Let’s pretend we’ve worked out the random chance probability. Should I go with the first conclusion or the other if it ends out to be 40%?. The “Significance Level” will assist us in making this decision.

### What does it mean to have a significant level of significance?

We assumed that the probability of a sample mean of 95 is 40%, which is a high probability, implying that there is a greater chance that this occurred due to randomness rather than behavioral differences.

It would have been a no-brainer to conclude that it is not attributable to chance if the likelihood had been 7%. Because probability is low, there may be some differences in behavior.

High probability leads to acceptance of randomness, while low probability leads to behavioral differences.

What criteria do we use to determine what is a high probability event and what is a low probability event?

To be honest, it’s a really subjective topic. In some business settings, 90 percent is regarded as a high chance, while in others, 99 percent is considered a high probability.

In general, a cutoff of 5% is agreed upon across all domains. This 5% is known as the Significance Level, or alpha level (symbolized as ). It indicates that if the probability of a random chance event is less than 5%, we can conclude that two populations behave differently. (1- Significance level) is also known as Confidence Level; for example, 95% are convinced that it is not influenced by chance.

So far, we’ve looked at the techniques for determining if a sample mean differs from the population mean or if the difference is due to random chance.

Let’s take a look at how to conduct a hypothesis test, and then we’ll walk through it with an example.

What are the steps involved in conducting hypothesis testing?

Set up Hypothesis (NULL and Alternate): We really tested a hypothesis in the XY School example. The hypothesis that we’re testing is that the difference between the sample and population means is due to chance.

The “NULL Hypothesis” states that there is no difference between the sample and the population. The null hypothesis is denoted by the letter ‘H0.’ Keep in mind that we are only testing the null hypothesis since we believe it is incorrect.

An alternative hypothesis for the XY School is that there is a significant difference in behavior between the sample and the population. ‘H1’ is the sign for the alternative hypothesis.

Customer Segmentation K Means Cluster »

Set the Decision Criteria: The level of significance for a test is used to set the decision criteria. It could be 5% and 1% of the total.

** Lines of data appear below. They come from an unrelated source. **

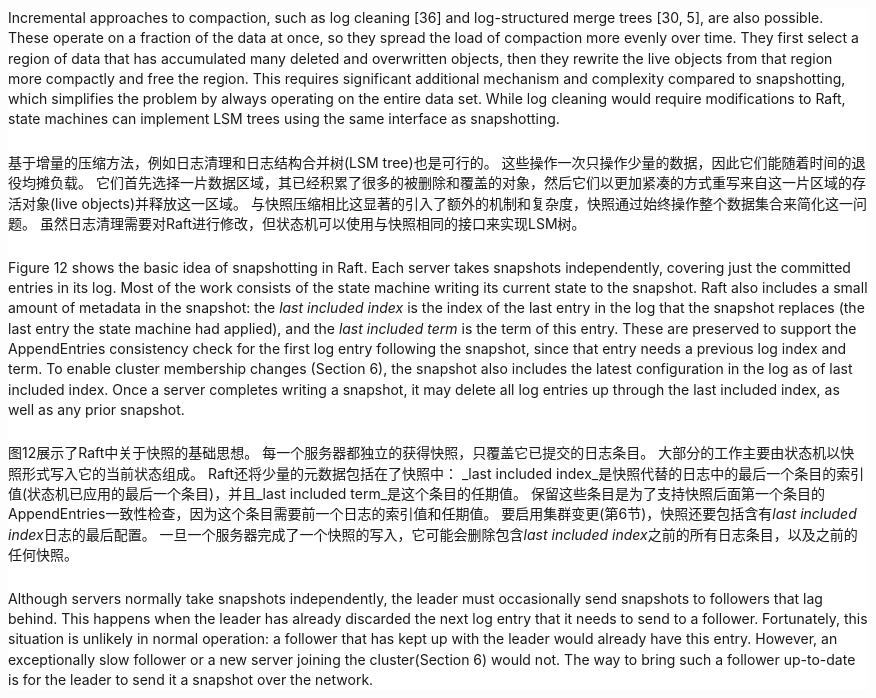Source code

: #####
Incremental approaches to compaction, such as log cleaning [36] and log-structured merge trees [30, 5], are also possible. 
These operate on a fraction of the data at once, so they spread the load of compaction more evenly over time. 
They first select a region of data that has accumulated many deleted and overwritten objects, 
then they rewrite the live objects from that region more compactly and free the region.
This requires significant additional mechanism and complexity compared to snapshotting,
which simplifies the problem by always operating on the entire data set. 
While log cleaning would require modifications to Raft, state machines can implement LSM trees using the same interface as snapshotting.
#####
基于增量的压缩方法，例如日志清理和日志结构合并树(LSM tree)也是可行的。
这些操作一次只操作少量的数据，因此它们能随着时间的退役均摊负载。
它们首先选择一片数据区域，其已经积累了很多的被删除和覆盖的对象，然后它们以更加紧凑的方式重写来自这一片区域的存活对象(live objects)并释放这一区域。
与快照压缩相比这显著的引入了额外的机制和复杂度，快照通过始终操作整个数据集合来简化这一问题。
虽然日志清理需要对Raft进行修改，但状态机可以使用与快照相同的接口来实现LSM树。

#####
Figure 12 shows the basic idea of snapshotting in Raft.
Each server takes snapshots independently, covering just the committed entries in its log. 
Most of the work consists of the state machine writing its current state to the snapshot.
Raft also includes a small amount of metadata in the snapshot: 
the _last included index_ is the index of the last entry in the log that the snapshot replaces 
(the last entry the state machine had applied), and the _last included term_ is the term of this entry. 
These are preserved to support the AppendEntries consistency check for the first log entry following the snapshot,
since that entry needs a previous log index and term. 
To enable cluster membership changes (Section 6), the snapshot also includes the latest configuration in the log as of last included index.
Once a server completes writing a snapshot, it may delete all log entries up through the last included index, as well as any prior snapshot.
#####
图12展示了Raft中关于快照的基础思想。
每一个服务器都独立的获得快照，只覆盖它已提交的日志条目。
大部分的工作主要由状态机以快照形式写入它的当前状态组成。
Raft还将少量的元数据包括在了快照中：
_last included index_是快照代替的日志中的最后一个条目的索引值(状态机已应用的最后一个条目)，并且_last included term_是这个条目的任期值。
保留这些条目是为了支持快照后面第一个条目的AppendEntries一致性检查，因为这个条目需要前一个日志的索引值和任期值。
要启用集群变更(第6节)，快照还要包括含有*last included index*日志的最后配置。
一旦一个服务器完成了一个快照的写入，它可能会删除包含*last included index*之前的所有日志条目，以及之前的任何快照。

#####
Although servers normally take snapshots independently, the leader must occasionally send snapshots to followers that lag behind.
This happens when the leader has already discarded the next log entry that it needs to send to a follower. 
Fortunately, this situation is unlikely in normal operation: a follower that has kept up with the leader would already have this entry. 
However, an exceptionally slow follower or a new server joining the cluster(Section 6) would not.
The way to bring such a follower up-to-date is for the leader to send it a snapshot over the network.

We choose whether to accept the Null or Alternate hypothesis based on the level of significance. There is a 0.03 probability that accepts the null hypothesis at a 1% level of significance but rejects it at a 5% level of significance. It is depending on the needs of the company. The overall accepted level is 0.05.

Calculate the likelihood of a random event: The test statistic/random chance probability aids in determining the likelihood. The Null hypothesis has a higher probability and sufficient evidence to be accepted.

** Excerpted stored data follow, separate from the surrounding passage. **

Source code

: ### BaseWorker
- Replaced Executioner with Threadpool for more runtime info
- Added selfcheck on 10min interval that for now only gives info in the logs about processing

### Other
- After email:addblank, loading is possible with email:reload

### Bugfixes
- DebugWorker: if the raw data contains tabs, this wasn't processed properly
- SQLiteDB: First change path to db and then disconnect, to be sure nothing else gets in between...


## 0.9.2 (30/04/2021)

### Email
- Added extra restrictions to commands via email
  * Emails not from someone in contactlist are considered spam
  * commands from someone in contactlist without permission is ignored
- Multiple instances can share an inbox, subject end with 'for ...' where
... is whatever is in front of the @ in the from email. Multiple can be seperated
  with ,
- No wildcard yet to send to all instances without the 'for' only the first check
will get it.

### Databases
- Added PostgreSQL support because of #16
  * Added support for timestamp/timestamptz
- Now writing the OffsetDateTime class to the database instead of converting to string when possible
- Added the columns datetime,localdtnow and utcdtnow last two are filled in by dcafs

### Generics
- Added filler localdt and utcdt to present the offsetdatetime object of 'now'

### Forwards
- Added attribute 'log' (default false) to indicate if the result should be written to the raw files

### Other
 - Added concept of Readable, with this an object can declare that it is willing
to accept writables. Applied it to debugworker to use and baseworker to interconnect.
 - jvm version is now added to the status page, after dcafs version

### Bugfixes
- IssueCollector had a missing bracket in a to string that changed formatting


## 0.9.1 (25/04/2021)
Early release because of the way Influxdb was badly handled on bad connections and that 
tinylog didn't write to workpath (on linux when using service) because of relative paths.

Make a decision: We compare the p-value to a specified significance level and reject the null hypothesis if it is less than the significance level; else, we accept it.

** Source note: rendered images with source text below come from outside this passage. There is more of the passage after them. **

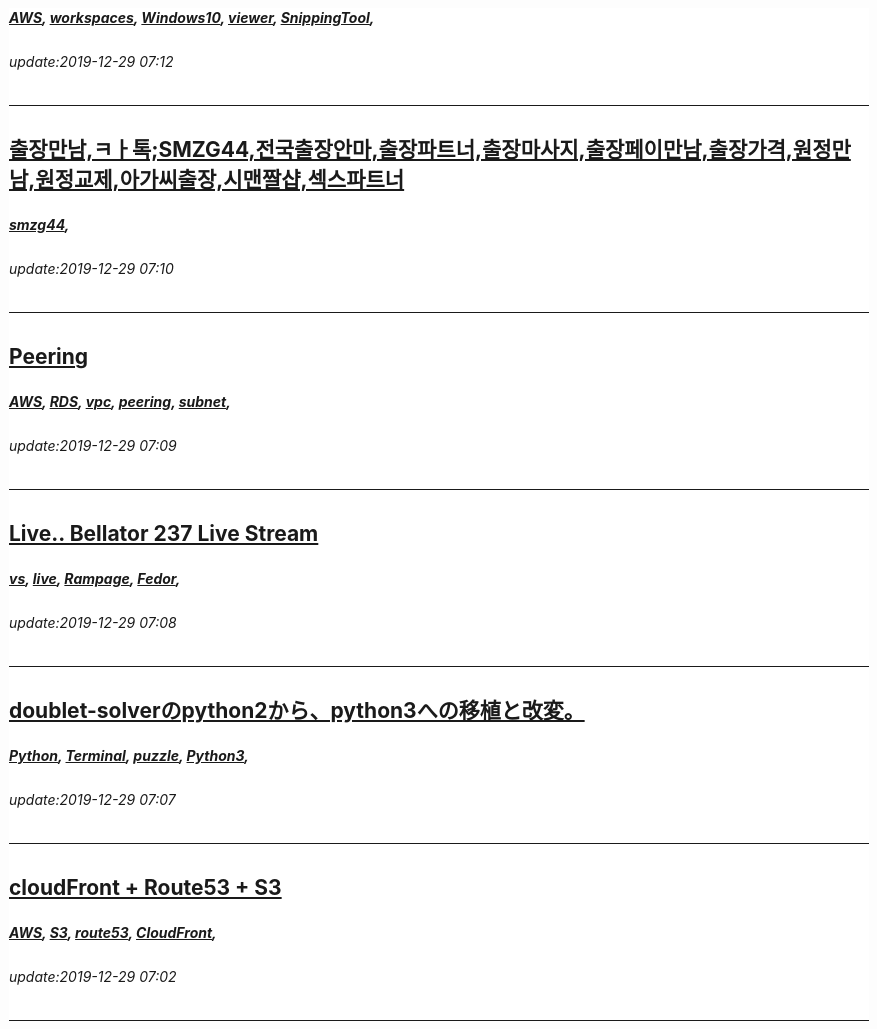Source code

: ##### [AWS](https://qiita.com/tags/AWS), [workspaces](https://qiita.com/tags/workspaces), [Windows10](https://qiita.com/tags/Windows10), [viewer](https://qiita.com/tags/viewer), [SnippingTool](https://qiita.com/tags/SnippingTool), 
###### update:2019-12-29 07:12
---
## [출장만남,ㅋㅏ톡;SMZG44,전국출장안마,출장파트너,출장마사지,출장페이만남,출장가격,원정만남,원정교제,아가씨출장,시맨짤샵,섹스파트너](https://qiita.com/claribelharvey6732/items/7b70056d1876f2367393)
##### [smzg44](https://qiita.com/tags/smzg44), 
###### update:2019-12-29 07:10
---
## [Peering](https://qiita.com/gk12/items/b5c1a420dc980a8f3518)
##### [AWS](https://qiita.com/tags/AWS), [RDS](https://qiita.com/tags/RDS), [vpc](https://qiita.com/tags/vpc), [peering](https://qiita.com/tags/peering), [subnet](https://qiita.com/tags/subnet), 
###### update:2019-12-29 07:09
---
## [Live.. Bellator 237 Live Stream](https://qiita.com/Bellator-237-live-stream/items/81feb105f768fc1760d9)
##### [vs](https://qiita.com/tags/vs), [live](https://qiita.com/tags/live), [Rampage](https://qiita.com/tags/Rampage), [Fedor](https://qiita.com/tags/Fedor), 
###### update:2019-12-29 07:08
---
## [doublet-solverのpython2から、python3への移植と改変。](https://qiita.com/fygar256/items/8b09a664d3e2d0bed514)
##### [Python](https://qiita.com/tags/Python), [Terminal](https://qiita.com/tags/Terminal), [puzzle](https://qiita.com/tags/puzzle), [Python3](https://qiita.com/tags/Python3), 
###### update:2019-12-29 07:07
---
## [cloudFront + Route53 + S3](https://qiita.com/gk12/items/6f042d2cac7272776d6c)
##### [AWS](https://qiita.com/tags/AWS), [S3](https://qiita.com/tags/S3), [route53](https://qiita.com/tags/route53), [CloudFront](https://qiita.com/tags/CloudFront), 
###### update:2019-12-29 07:02
---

We may make a mistake when deciding whether to keep or reject the null hypothesis since we are looking at a sample rather than the complete population. In terms of the truth or falsity of the judgment we make concerning a null hypothesis, we have four options:

1. It’s possible that the decision to keep the null hypothesis is right.

2. Type II mistake occurs when the decision to keep the null hypothesis is erroneous.

3. It’s possible that rejecting the null hypothesis was the right decision.

4. A Type I error occurs when the judgment to reject the null hypothesis is wrong.